◆ THE PROBLEM
Repeat each record below exactly as given.

Source records:
*** Begin section ***
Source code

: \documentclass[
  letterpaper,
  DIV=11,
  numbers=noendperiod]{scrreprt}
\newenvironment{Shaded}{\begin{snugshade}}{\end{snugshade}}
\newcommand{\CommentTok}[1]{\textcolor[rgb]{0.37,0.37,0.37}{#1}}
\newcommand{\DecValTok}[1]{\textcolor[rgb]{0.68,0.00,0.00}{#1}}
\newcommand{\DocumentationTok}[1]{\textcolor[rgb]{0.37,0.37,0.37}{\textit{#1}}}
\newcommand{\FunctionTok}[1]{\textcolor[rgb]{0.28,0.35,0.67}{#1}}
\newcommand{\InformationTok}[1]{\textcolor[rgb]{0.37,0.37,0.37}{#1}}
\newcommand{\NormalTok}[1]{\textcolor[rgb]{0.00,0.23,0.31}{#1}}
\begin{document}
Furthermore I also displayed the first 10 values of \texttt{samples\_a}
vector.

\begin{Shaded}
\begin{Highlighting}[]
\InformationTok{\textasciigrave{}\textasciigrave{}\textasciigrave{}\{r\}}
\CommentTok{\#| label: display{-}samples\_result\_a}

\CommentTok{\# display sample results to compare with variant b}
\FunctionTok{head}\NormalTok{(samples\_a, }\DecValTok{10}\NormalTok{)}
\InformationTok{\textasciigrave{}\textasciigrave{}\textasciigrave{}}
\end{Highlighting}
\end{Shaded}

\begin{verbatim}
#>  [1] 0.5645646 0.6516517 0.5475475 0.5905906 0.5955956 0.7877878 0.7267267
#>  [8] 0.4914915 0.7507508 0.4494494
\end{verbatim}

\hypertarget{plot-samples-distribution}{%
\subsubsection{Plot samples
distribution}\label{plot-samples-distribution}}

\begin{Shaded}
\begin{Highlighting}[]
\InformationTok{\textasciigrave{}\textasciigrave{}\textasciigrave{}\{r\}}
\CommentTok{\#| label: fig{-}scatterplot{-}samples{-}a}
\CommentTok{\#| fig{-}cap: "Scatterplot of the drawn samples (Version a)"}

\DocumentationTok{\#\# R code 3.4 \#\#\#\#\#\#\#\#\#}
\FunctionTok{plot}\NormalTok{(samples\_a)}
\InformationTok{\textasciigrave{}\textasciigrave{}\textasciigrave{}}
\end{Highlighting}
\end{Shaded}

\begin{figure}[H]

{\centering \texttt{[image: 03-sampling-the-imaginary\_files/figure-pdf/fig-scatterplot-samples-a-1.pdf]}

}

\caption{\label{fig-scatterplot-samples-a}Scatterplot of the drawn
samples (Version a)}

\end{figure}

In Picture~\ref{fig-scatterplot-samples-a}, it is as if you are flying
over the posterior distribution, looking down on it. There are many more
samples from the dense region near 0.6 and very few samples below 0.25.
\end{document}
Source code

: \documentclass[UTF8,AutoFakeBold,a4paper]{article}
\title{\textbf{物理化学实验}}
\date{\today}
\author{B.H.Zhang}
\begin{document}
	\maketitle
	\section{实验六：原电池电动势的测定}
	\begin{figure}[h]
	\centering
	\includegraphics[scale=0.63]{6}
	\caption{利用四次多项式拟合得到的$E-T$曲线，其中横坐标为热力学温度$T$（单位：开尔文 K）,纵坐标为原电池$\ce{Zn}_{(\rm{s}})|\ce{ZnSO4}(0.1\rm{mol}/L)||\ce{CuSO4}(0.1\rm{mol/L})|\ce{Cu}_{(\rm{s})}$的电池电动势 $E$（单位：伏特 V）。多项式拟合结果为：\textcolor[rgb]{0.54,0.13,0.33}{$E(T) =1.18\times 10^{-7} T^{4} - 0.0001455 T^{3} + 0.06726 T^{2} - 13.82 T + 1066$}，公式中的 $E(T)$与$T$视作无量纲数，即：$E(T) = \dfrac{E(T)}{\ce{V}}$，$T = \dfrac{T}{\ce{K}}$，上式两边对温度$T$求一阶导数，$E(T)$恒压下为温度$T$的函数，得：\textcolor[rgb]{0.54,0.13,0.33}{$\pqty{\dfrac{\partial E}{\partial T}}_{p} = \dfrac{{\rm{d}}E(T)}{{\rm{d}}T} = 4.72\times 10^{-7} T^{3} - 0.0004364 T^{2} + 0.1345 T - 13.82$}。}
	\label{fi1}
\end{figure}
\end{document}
*** End section ***
◆ SOLUTION BELOW
Source code

: \documentclass[
  letterpaper,
  DIV=11,
  numbers=noendperiod]{scrreprt}
\newenvironment{Shaded}{\begin{snugshade}}{\end{snugshade}}
\newcommand{\CommentTok}[1]{\textcolor[rgb]{0.37,0.37,0.37}{#1}}
\newcommand{\DecValTok}[1]{\textcolor[rgb]{0.68,0.00,0.00}{#1}}
\newcommand{\DocumentationTok}[1]{\textcolor[rgb]{0.37,0.37,0.37}{\textit{#1}}}
\newcommand{\FunctionTok}[1]{\textcolor[rgb]{0.28,0.35,0.67}{#1}}
\newcommand{\InformationTok}[1]{\textcolor[rgb]{0.37,0.37,0.37}{#1}}
\newcommand{\NormalTok}[1]{\textcolor[rgb]{0.00,0.23,0.31}{#1}}
\begin{document}
Furthermore I also displayed the first 10 values of \texttt{samples\_a}
vector.

\begin{Shaded}
\begin{Highlighting}[]
\InformationTok{\textasciigrave{}\textasciigrave{}\textasciigrave{}\{r\}}
\CommentTok{\#| label: display{-}samples\_result\_a}

\CommentTok{\# display sample results to compare with variant b}
\FunctionTok{head}\NormalTok{(samples\_a, }\DecValTok{10}\NormalTok{)}
\InformationTok{\textasciigrave{}\textasciigrave{}\textasciigrave{}}
\end{Highlighting}
\end{Shaded}

\begin{verbatim}
#>  [1] 0.5645646 0.6516517 0.5475475 0.5905906 0.5955956 0.7877878 0.7267267
#>  [8] 0.4914915 0.7507508 0.4494494
\end{verbatim}

\hypertarget{plot-samples-distribution}{%
\subsubsection{Plot samples
distribution}\label{plot-samples-distribution}}

\begin{Shaded}
\begin{Highlighting}[]
\InformationTok{\textasciigrave{}\textasciigrave{}\textasciigrave{}\{r\}}
\CommentTok{\#| label: fig{-}scatterplot{-}samples{-}a}
\CommentTok{\#| fig{-}cap: "Scatterplot of the drawn samples (Version a)"}

\DocumentationTok{\#\# R code 3.4 \#\#\#\#\#\#\#\#\#}
\FunctionTok{plot}\NormalTok{(samples\_a)}
\InformationTok{\textasciigrave{}\textasciigrave{}\textasciigrave{}}
\end{Highlighting}
\end{Shaded}

\begin{figure}[H]

{\centering \texttt{[image: 03-sampling-the-imaginary\_files/figure-pdf/fig-scatterplot-samples-a-1.pdf]}

}

\caption{\label{fig-scatterplot-samples-a}Scatterplot of the drawn
samples (Version a)}

\end{figure}

In Picture~\ref{fig-scatterplot-samples-a}, it is as if you are flying
over the posterior distribution, looking down on it. There are many more
samples from the dense region near 0.6 and very few samples below 0.25.
\end{document}
Source code

: \documentclass[UTF8,AutoFakeBold,a4paper]{article}
\title{\textbf{物理化学实验}}
\date{\today}
\author{B.H.Zhang}
\begin{document}
	\maketitle
	\section{实验六：原电池电动势的测定}
	\begin{figure}[h]
	\centering
	\includegraphics[scale=0.63]{6}
	\caption{利用四次多项式拟合得到的$E-T$曲线，其中横坐标为热力学温度$T$（单位：开尔文 K）,纵坐标为原电池$\ce{Zn}_{(\rm{s}})|\ce{ZnSO4}(0.1\rm{mol}/L)||\ce{CuSO4}(0.1\rm{mol/L})|\ce{Cu}_{(\rm{s})}$的电池电动势 $E$（单位：伏特 V）。多项式拟合结果为：\textcolor[rgb]{0.54,0.13,0.33}{$E(T) =1.18\times 10^{-7} T^{4} - 0.0001455 T^{3} + 0.06726 T^{2} - 13.82 T + 1066$}，公式中的 $E(T)$与$T$视作无量纲数，即：$E(T) = \dfrac{E(T)}{\ce{V}}$，$T = \dfrac{T}{\ce{K}}$，上式两边对温度$T$求一阶导数，$E(T)$恒压下为温度$T$的函数，得：\textcolor[rgb]{0.54,0.13,0.33}{$\pqty{\dfrac{\partial E}{\partial T}}_{p} = \dfrac{{\rm{d}}E(T)}{{\rm{d}}T} = 4.72\times 10^{-7} T^{3} - 0.0004364 T^{2} + 0.1345 T - 13.82$}。}
	\label{fi1}
\end{figure}
\end{document}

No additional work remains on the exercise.